Bank of America Corp., the biggest U.S. lender by assets, almost doubled a goodwill impairment for its credit-card unit to $20.3 billion to reflect increased defaults and an almost two-year-old change in rules.

The bank restated federal regulatory filings to record the writedown to its FIA Card Services unit in 2009’s first half, the firm said yesterday in a statement. The non-cash charge, which replaced a $10.4 billion impairment booked on the unit last year, doesn’t affect “the financial results, safety and soundness or the capital position” of the Charlotte, North Carolina-based parent company, said Robert Stickler, a spokesman.

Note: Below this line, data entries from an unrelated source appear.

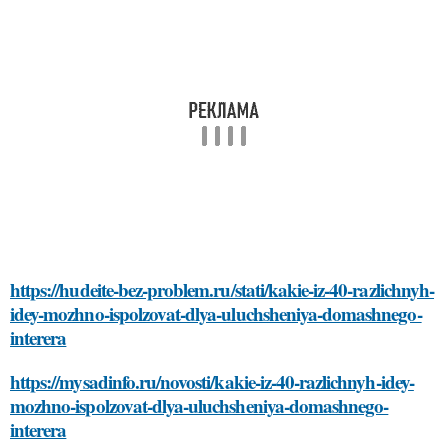
https://hudeite-bez-problem.ru/stati/kakie-iz-40-razlichnyh-
idey-mozhno-ispolzovat-dlya-uluchsheniya-domashnego-
interera
https://mysadinfo.ru/novosti/kakie-iz-40-razlichnyh-idey-
mozhno-ispolzovat-dlya-uluchsheniya-domashnego-
interera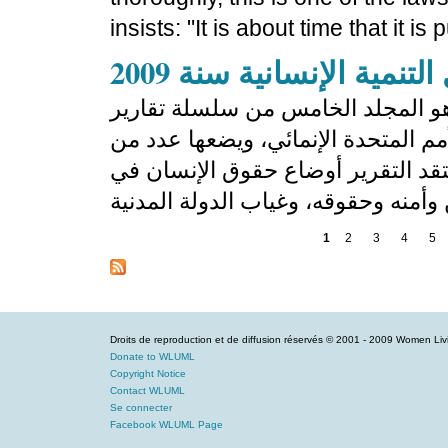
insists: "It is about time that it is 
تنمية الإنسانية سنة 2009
 هو المجلد الخامس من سلسلة تقارير
الأمم المتحدة الإنمائي، ويضعها عدد من
انتقد التقرير أوضاع حقوق الإنسان في
1
2
3
4
5
Droits de reproduction et de diffusion réservés © 2001 - 2009 Women Li
Donate to WLUML
Copyright Notice
Contact WLUML
Se connecter
Facebook WLUML Page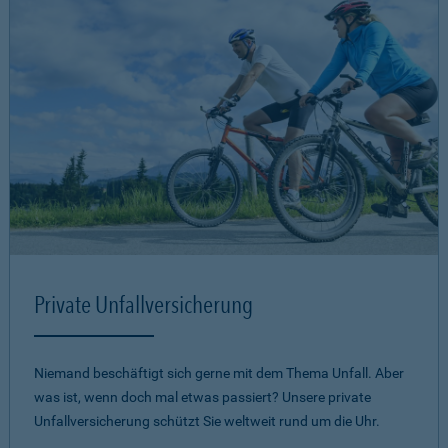
Private Unfallversicherung
Niemand beschäftigt sich gerne mit dem Thema Unfall. Aber
was ist, wenn doch mal etwas passiert? Unsere private
Unfallversicherung schützt Sie weltweit rund um die Uhr.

The writedown shows the credit-card unit’s prospects may have deteriorated more than initially disclosed after the U.S. passed legislation, known as the Card Act, in May 2009 to curb fees and interest-rate increases. In November, the bank said some measures would cut annual revenue by $1 billion, undermining efforts by Chief Executive Officer Brian T. Moynihan, 51, to improve returns for investors. The firm yesterday said the act and “deteriorating credit quality” caused the revision.

“This is another sign that the quality of the bank’s consumer-credit book is weaker than what they previously indicated,” said Tony Plath, a finance professor at the University of North Carolina at Charlotte. “It’s a huge number, and the way they’re disclosing it erodes the bank’s credibility. Why are we waiting until 2011 to do an impairment charge for two years ago?”

Closer Look

The restatement, covering the eight quarters of 2009 and 2010, was made in reports filed with the Office of the Comptroller of the Currency and the Federal Deposit Insurance Corp., Bank of America said.

The company declined 31 cents, or 2.1 percent, to $14.44 at 10:22 a.m. in New York Stock Exchange composite trading. The stock is up 8.1 percent this year.

The lender had previously tested goodwill for entire business segments rather than subsidiaries, Stickler said. The company identified the charge to its credit-card unit last year after “we changed our processes and looked more closely at legal entities underlying the businesses,” he said.

Goodwill is an intangible asset on a firm’s balance sheet representing the premium paid over the market value of assets in an acquisition. Moynihan’s predecessor Kenneth D. Lewis spent $35 billion for MBNA Corp. in 2006, then the largest U.S. card issuer.

‘Crazy Price’

“They’re trying to reevaluate their businesses in light of changing regulations,” said Jonathan Finger, whose family-owned investment company, Finger Interests Ltd., owns 1.1 million Bank of America shares. “While it’s a non-cash charge, it does perhaps signal weaker profitability in the card business, and that concerns me.”

Bank of America said last month that the loss in its cards division, which includes credit and debit units, widened to $6.6 billion in 2010, from $5.3 billion in 2009, on the $10.4 billion writedown last year tied to debit-card regulation. Excluding the charge, the business would’ve posted profit of $3.8 billion as credit-card repayment rates improved, the company said.

Investors including Finger, who led a proxy fight that helped drive Lewis into retirement at the end of 2009, have said that the former CEO overpaid while seeking to expand Bank of America’s operations.

Lewis agreed to pay $29 a share for Merrill Lynch & Co. the weekend before Lehman Brothers Holdings Inc. collapsed in 2008. The $50 billion deal was a “crazy price,” billionaire investor Warren Buffett told the Financial Crisis Inquiry Commission, according to remarks released this month.

Bank of America acquired Calabasas, California-based Countrywide Financial in 2008 in a stock swap originally valued at $4 billion. The company announced in January it would write down those operations by about $2 billion.